Vive la historia de Chania entre cementerios tranquilos, vistas desde las alturas, sabores locales en una tienda familiar y dos horas para perderte por los callejones de la Ciudad Vieja tras tu tour privado en van. Ríe con tu guía, disfruta sabores inesperados y déjate envolver por la ciudad.
La experiencia completa dura unas 4 horas: 2 horas conduciendo con paradas por Chania y 2 horas libres para explorar la Ciudad Vieja.
El tour incluye recogida en van con aire acondicionado; confirma tu punto de recogida al reservar.
Sí, los guías son locales y hablan inglés fluido, compartiendo datos culturales durante el trayecto.
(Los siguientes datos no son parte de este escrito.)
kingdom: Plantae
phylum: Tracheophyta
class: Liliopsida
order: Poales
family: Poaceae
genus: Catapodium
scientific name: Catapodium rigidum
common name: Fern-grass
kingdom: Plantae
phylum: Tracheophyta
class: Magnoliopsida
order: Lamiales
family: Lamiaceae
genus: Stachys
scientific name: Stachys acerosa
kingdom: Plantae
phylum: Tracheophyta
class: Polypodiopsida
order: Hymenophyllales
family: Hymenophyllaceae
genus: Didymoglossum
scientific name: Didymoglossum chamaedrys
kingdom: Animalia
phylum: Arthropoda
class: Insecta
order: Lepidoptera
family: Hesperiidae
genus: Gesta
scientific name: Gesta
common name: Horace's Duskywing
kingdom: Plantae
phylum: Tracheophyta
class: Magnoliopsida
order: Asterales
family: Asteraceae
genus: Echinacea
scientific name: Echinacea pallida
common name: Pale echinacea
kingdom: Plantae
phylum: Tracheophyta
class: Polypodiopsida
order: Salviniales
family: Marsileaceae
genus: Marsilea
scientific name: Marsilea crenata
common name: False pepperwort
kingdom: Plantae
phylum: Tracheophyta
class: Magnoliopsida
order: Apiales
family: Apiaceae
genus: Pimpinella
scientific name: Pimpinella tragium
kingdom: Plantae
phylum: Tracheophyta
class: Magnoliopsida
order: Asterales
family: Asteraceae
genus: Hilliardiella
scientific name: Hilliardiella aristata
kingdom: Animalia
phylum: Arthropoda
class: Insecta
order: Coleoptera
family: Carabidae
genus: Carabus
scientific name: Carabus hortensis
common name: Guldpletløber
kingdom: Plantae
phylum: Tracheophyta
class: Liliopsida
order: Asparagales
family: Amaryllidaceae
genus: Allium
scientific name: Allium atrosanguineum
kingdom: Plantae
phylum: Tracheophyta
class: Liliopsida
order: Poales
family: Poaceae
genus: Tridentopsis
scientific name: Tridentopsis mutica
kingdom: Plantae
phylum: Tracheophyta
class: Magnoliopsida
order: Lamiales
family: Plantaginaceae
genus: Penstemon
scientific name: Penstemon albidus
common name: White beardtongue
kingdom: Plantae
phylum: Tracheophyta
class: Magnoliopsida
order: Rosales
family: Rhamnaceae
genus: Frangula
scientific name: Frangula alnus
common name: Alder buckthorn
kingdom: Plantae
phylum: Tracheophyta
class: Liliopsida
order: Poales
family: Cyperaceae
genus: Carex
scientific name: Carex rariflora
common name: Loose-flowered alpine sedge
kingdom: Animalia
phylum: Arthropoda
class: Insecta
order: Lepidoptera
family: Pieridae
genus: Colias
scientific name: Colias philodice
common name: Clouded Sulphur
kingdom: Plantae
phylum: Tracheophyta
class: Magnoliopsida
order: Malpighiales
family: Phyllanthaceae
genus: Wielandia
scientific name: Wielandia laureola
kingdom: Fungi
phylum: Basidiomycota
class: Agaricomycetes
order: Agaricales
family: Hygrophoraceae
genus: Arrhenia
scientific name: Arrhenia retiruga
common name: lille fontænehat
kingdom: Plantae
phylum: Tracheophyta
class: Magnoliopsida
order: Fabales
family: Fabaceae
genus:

No, por restricciones de licencia los guías no pueden acompañar caminando dentro de la Ciudad Vieja; la exploración es por tu cuenta.
Sí, las vans son accesibles para sillas de ruedas y se puede acomodar espacio para cochecitos o asientos de bebé; puede haber ajustes en la ruta.
Podrás probar aceite de oliva, miel, aceitunas y otras delicias locales en una parada en una tienda durante el recorrido.
Sí, la cata de vinos o la visita a la playa se pueden incluir como paradas opcionales; el itinerario se ajustará según.
Te dejarán en la Plaza Talos, en el lado oeste de la Ciudad Vieja, para que explores libremente.
Tu día incluye recogida en van con aire acondicionado para grupos de hasta seis personas, comentarios guiados mientras recorres sitios como la colina Kastelli y el cementerio de Souda, degustaciones gratuitas de aceite de oliva y miel en una tienda local, y dos horas para perderte por la Ciudad Vieja antes de reunirte en la Plaza Talos.
Para ser sincero, me apunté a este tour privado por la Ciudad Vieja de Chania principalmente por la curiosidad de sentir cómo se vive una ciudad moldeada por tantas culturas. Nuestro guía Manolis nos recogió en una van limpia y con aire acondicionado (un alivio, porque siempre olvido lo calurosa que puede ser Creta). Ya desde la acera empezó a señalar detalles, como por qué algunos balcones son de hierro y otros de madera. No esperaba fijarme en los balcones, pero ahora los veo por todas partes.
El paseo por Chania fue tranquilo, sin prisas. Paramos en el Cementerio del Commonwealth con vistas a la bahía de Souda — un lugar silencioso, casi solemne, pero de una manera respetuosa. Manolis nos contó historias de la Batalla de Creta y nos mostró nombres grabados en las lápidas. El viento traía un leve olor a sal y pensé en lo extraño que es que un lugar tan pacífico guarde tanta historia. Luego subimos a un mirador panorámico de la ciudad; la luz era dorada y suave, todavía no era el atardecer.
También visitamos la colina Kastelli, donde se ven excavaciones arqueológicas — ruinas minoicas reales entre casas normales. Es increíble lo antiguo que es todo aquí. En un momento entramos a una pequeña tienda para probar aceite de oliva y miel (probablemente comí demasiadas aceitunas). El dueño me dio un trozo de pan con algo dulce encima — no sé cómo se llama, pero Li se rió cuando intenté decirlo en griego. Aún recuerdo ese sabor.
Manolis nos dejó en la Plaza Talos para que pudiéramos explorar la Ciudad Vieja de Chania por nuestra cuenta durante dos horas. Los callejones se retuercen de tal forma que pierdes la noción del tiempo; los gatos se toman el sol en los escalones de piedra y siempre hay alguien colgando ropa en lo alto. Comimos fuera — nada sofisticado, solo pescado a la parrilla y cerveza fría — y vimos pasar a la gente. Hay una visita opcional a la sinagoga si te interesa (nosotros la dejamos porque los horarios son complicados), o simplemente puedes dejarte llevar por los colores y sonidos un rato.